:: Information ::
- - - - -

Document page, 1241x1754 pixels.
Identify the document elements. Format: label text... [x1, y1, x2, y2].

- - - - -

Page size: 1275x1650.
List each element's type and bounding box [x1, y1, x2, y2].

- - - - -

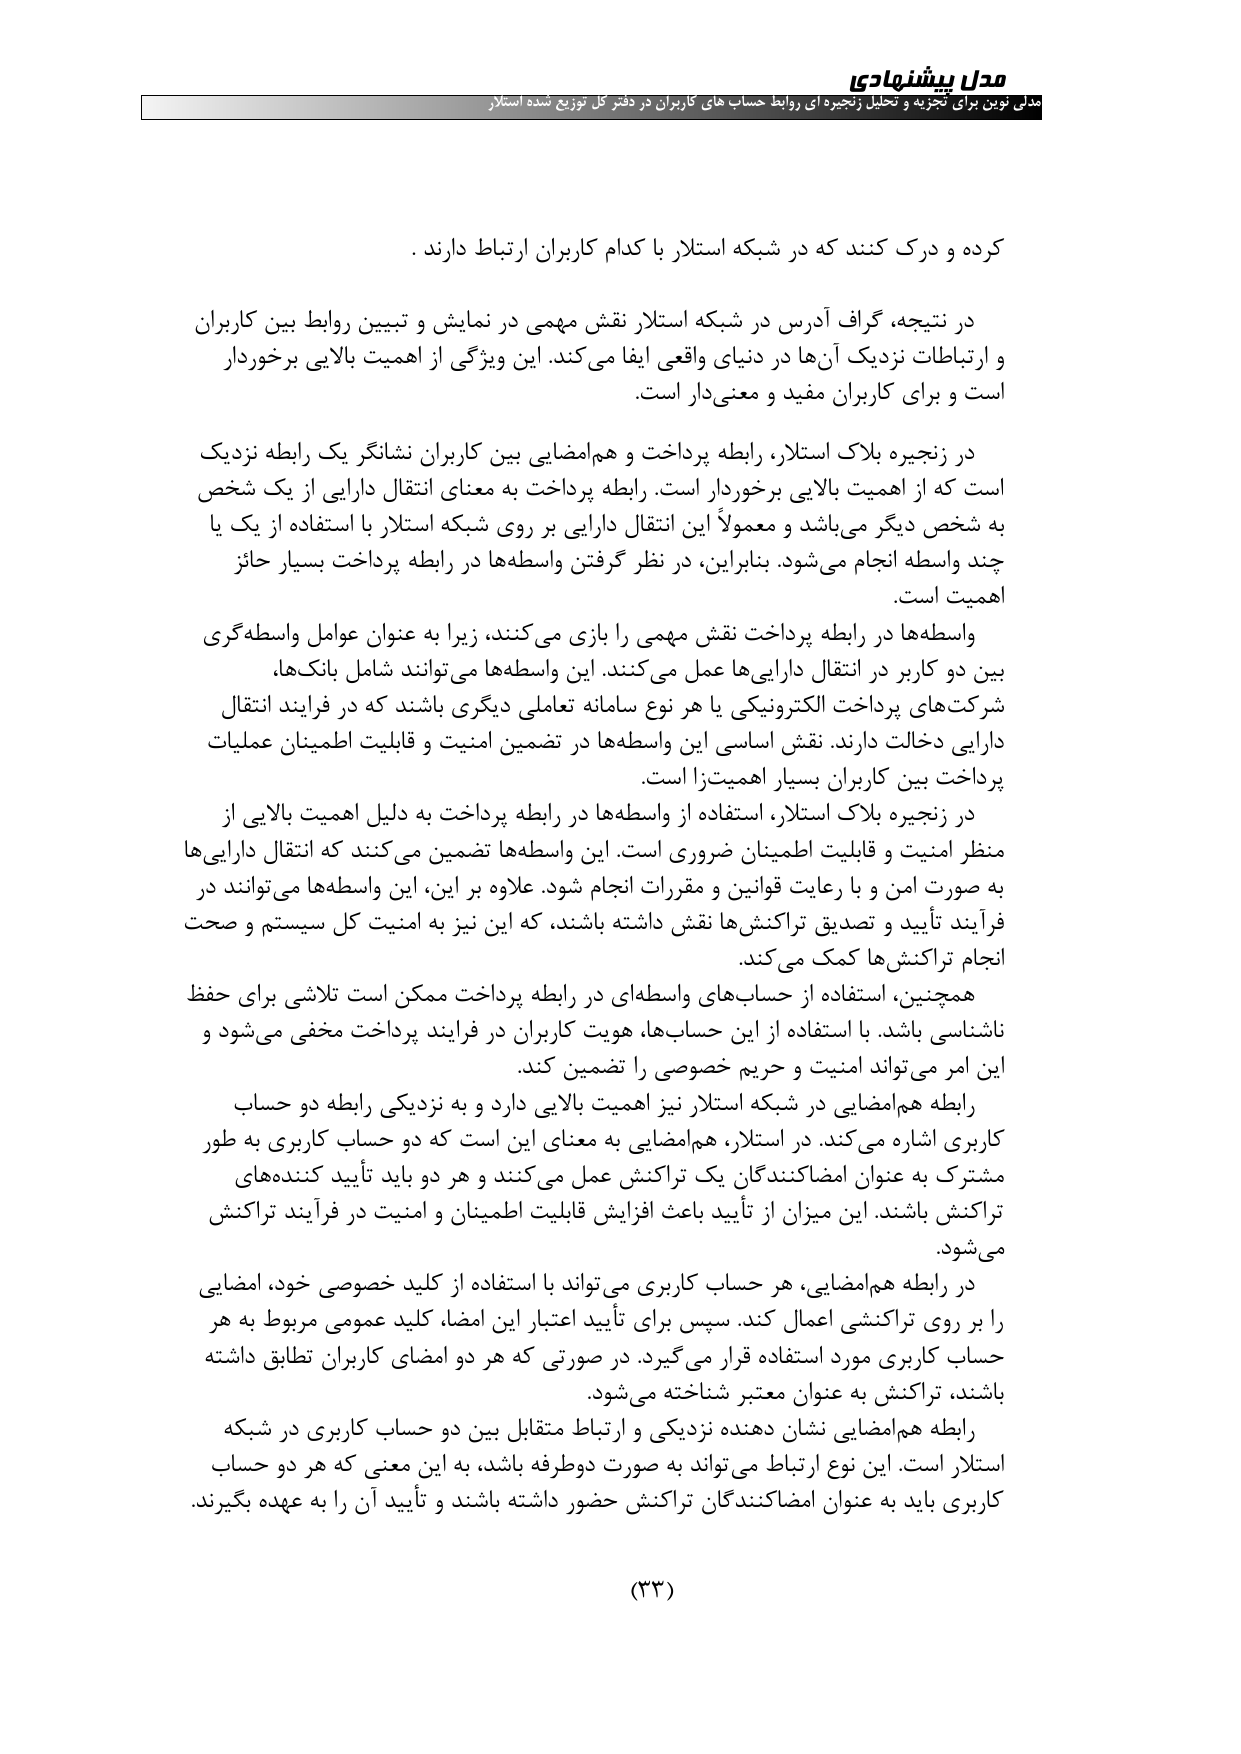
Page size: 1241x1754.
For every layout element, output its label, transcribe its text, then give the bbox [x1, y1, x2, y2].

- - - - -

:: Work instructions ::
Above are the records. Print exactly, and only, the lines from the line with "Document page, 1241x1754 pixels." to the line with "Identify the document", both inclusive.

:: Final answer ::
Document page, 1241x1754 pixels.
Identify the document elements. Format: label text... [x1, y1, x2, y2].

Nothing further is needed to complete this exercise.